# 0. Setting

- 라이브러리 설정

In [53]:
import torch
from torch.utils.data import TensorDataset
from torch.utils.data import DataLoader
import torch.optim as optim
from torch.nn import functional as F
from torch import nn

# 1. 데이터 준비

In [54]:
data = [
    'drink cold milk',
    'drink cold water',
    'drink cold cola',
    'drink sweet juice',
    'drink sweet cola',
    'eat delicious bacon',
    'eat sweet mango',
    'eat delicious cherry',
    'eat sweet apple',
    'juice with sugar',
    'cola with sugar',
    'mango is fruit',
    'apple is fruit',
    'cherry is fruit',
    'Berlin is Germany',
    'Boston is USA',
    'Mercedes from Germany',
    'Mercedes is car',
    'Ford from USA',
    'Ford is car'
]

# 2. 전처리

## 2-1. 단어 리스트 생성

In [55]:
word_sequence = [sequence.split() for sequence in data]
word_list = list(set(" ".join(data).split()))
word2index = {key : idx for idx, key in enumerate(word_list) if len(key) > 1}
vocab_size = len(word_list)

# 2-2. Dataset 생성

#### Window Size 정의

In [74]:
window_size = 2
batch_size = 10

### 2-2-1. Skip-gram Dataset 생성

### 페어 생성

- SkipGram_pair 함수 정의

In [57]:
def SkipGram_pair(window_size, word_sequence) :
    pair = []
    for sequence in word_sequence :
        for i in range(len(sequence)) :
            context = word2index[sequence[i]]
            target = []
            for j in range(window_size, -1, -1) :
                if i - j >= 0 : target.append(word2index[sequence[i-j]]) # 과거 문자 삽입
            for j in range(1, window_size + 1) :
                if i + j < len(sequence) : target.append(word2index[sequence[i+j]] ) # 미래 문자 삽입
            # 페어 생성
            for t in target : pair.append([context, t])

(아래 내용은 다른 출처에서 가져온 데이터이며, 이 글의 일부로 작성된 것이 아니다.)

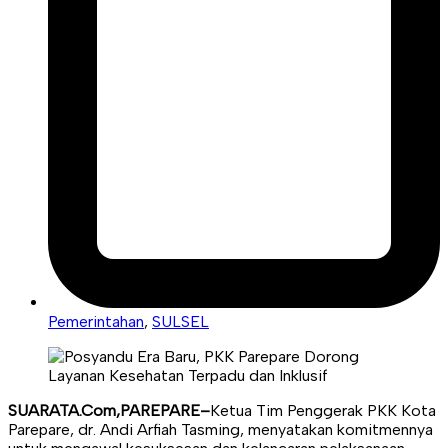
Pemerintahan
,
SULSEL
SUARATA.Com,PAREPARE–
Ketua Tim Penggerak PKK Kota
Parepare, dr. Andi Arfiah Tasming, menyatakan komitmennya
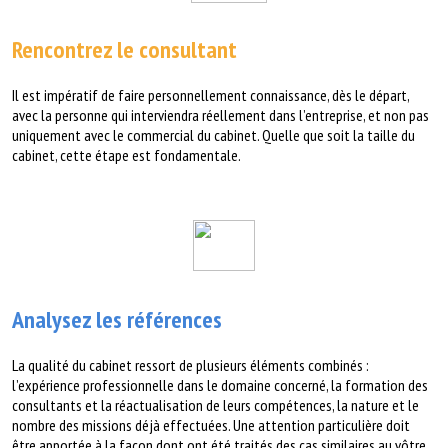
Rencontrez le consultant
Il est impératif de faire personnellement connaissance, dès le départ,
avec la
personne qui interviendra réellement dans l’entreprise, et non pas
uniquement
avec le commercial du cabinet. Quelle que soit la taille du
cabinet, cette étape
est fondamentale.
Analysez les références
La qualité du cabinet ressort de plusieurs éléments combinés :
l’expérience professionnelle
dans le domaine concerné, la formation des
consultants et la réactualisation
de leurs compétences, la nature et le
nombre des missions déjà effectuées.
Une attention particulière doit
être apportée à la façon dont ont été traités des cas
similaires au vôtre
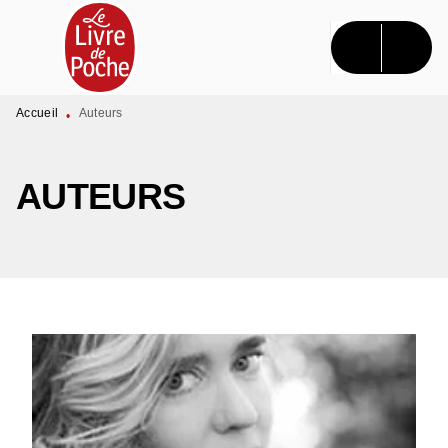
MENU
RECHERCHE
CONTENU
PIED DE PAGE
Accueil
Auteurs
•
AUTEURS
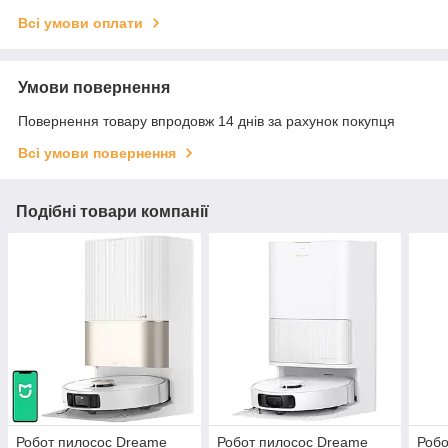
Всі умови оплати
Умови повернення
Повернення товару впродовж 14 днів за рахунок покупця
Всі умови повернення
Подібні товари компанії
Робот пилосос Dreame
Робот пилосос Dreame
Робо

    x_train, y_train = list(zip(*pair))
    return torch.LongTensor(list(x_train)), torch.LongTensor(list(y_train))

In [58]:
x_train, y_train = SkipGram_pair(window_size, word_sequence)

- DataLoader 생성

In [59]:
train_dataset = TensorDataset(x_train, y_train)
train_dataloader = DataLoader(train_dataset, batch_size = batch_size, shuffle = True)

# 3. Modeling

## 3-1. Skip-gram Modeling

In [60]:
class SkipGram(nn.Module) :

    def __init__(self, vocab_size, dimention_size) :
        super(SkipGram, self).__init__()
        self.embeddings = nn.Embedding(vocab_size, dimention_size)
        self.linear = nn.Linear(dimention_size, vocab_size, bias = False)
        self.activation = nn.LogSoftmax(dim = 1)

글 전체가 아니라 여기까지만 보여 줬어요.